### [Task prompt]
Transcribe the listing below line for line, keeping every character the same. Leave out the pictures.

= = = = = = =

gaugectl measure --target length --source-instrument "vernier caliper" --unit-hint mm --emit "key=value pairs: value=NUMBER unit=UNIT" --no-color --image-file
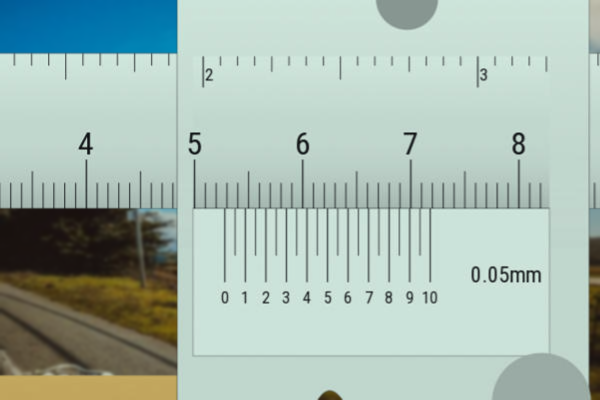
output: value=52.8 unit=mm
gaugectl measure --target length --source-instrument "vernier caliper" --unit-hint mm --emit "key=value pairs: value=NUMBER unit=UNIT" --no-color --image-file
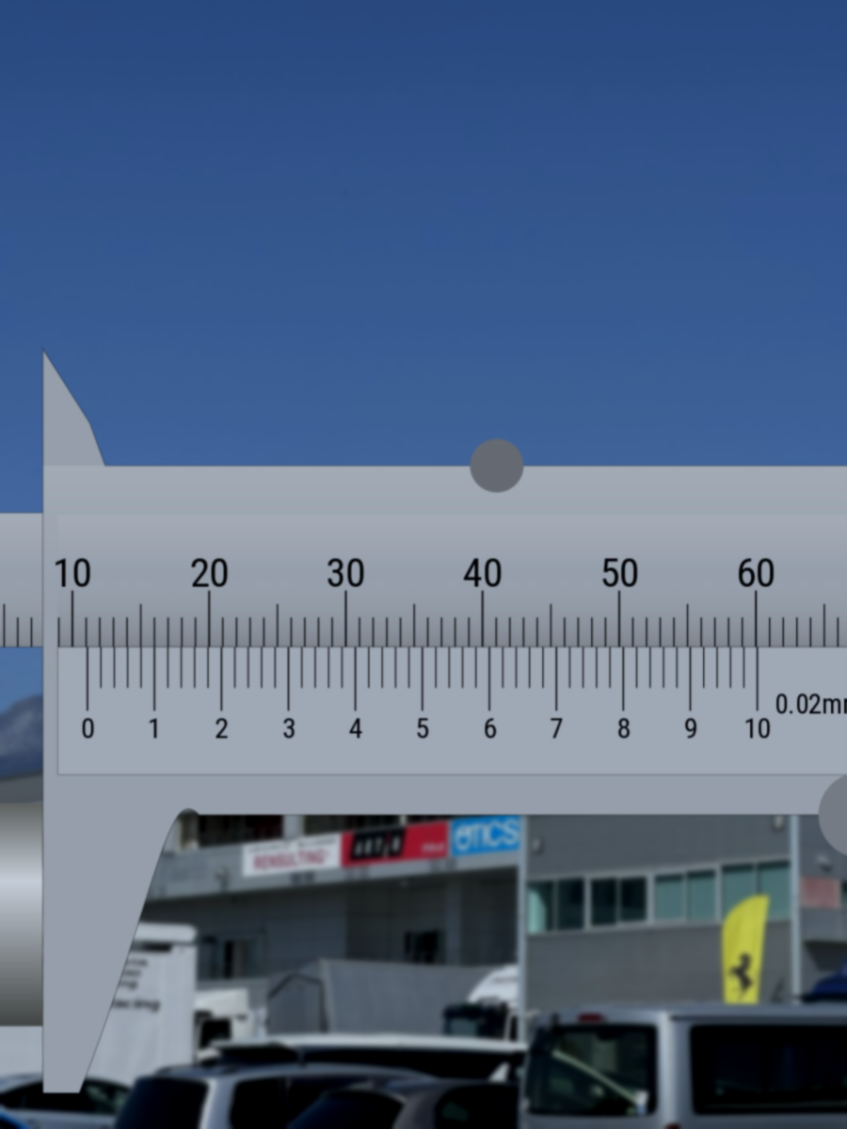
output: value=11.1 unit=mm
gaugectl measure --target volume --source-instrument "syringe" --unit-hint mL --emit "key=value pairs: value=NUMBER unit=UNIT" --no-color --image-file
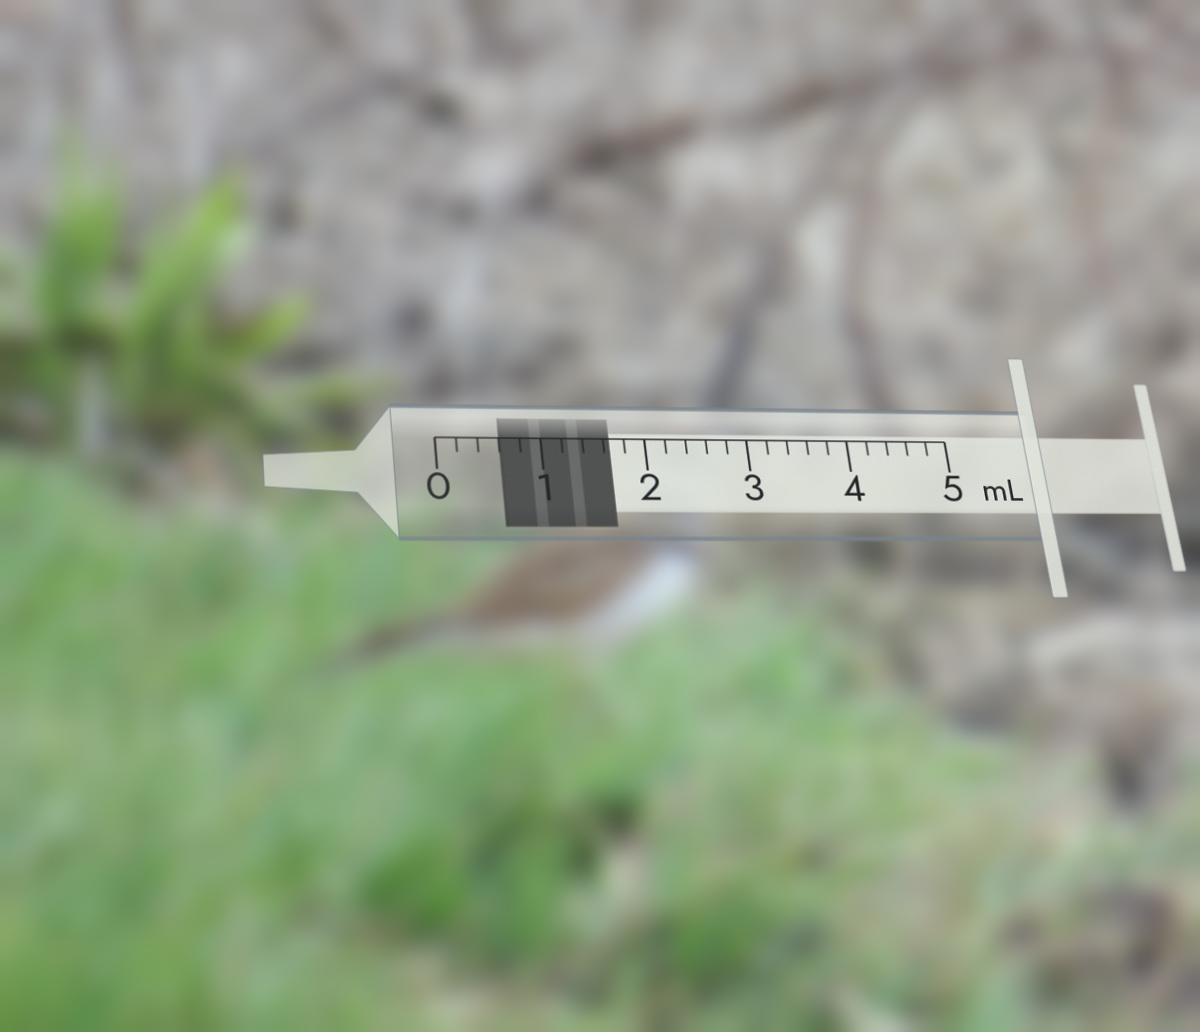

= = = = = = =

### [Solution]
gaugectl measure --target length --source-instrument "vernier caliper" --unit-hint mm --emit "key=value pairs: value=NUMBER unit=UNIT" --no-color --image-file
output: value=52.8 unit=mm
gaugectl measure --target length --source-instrument "vernier caliper" --unit-hint mm --emit "key=value pairs: value=NUMBER unit=UNIT" --no-color --image-file
output: value=11.1 unit=mm
gaugectl measure --target volume --source-instrument "syringe" --unit-hint mL --emit "key=value pairs: value=NUMBER unit=UNIT" --no-color --image-file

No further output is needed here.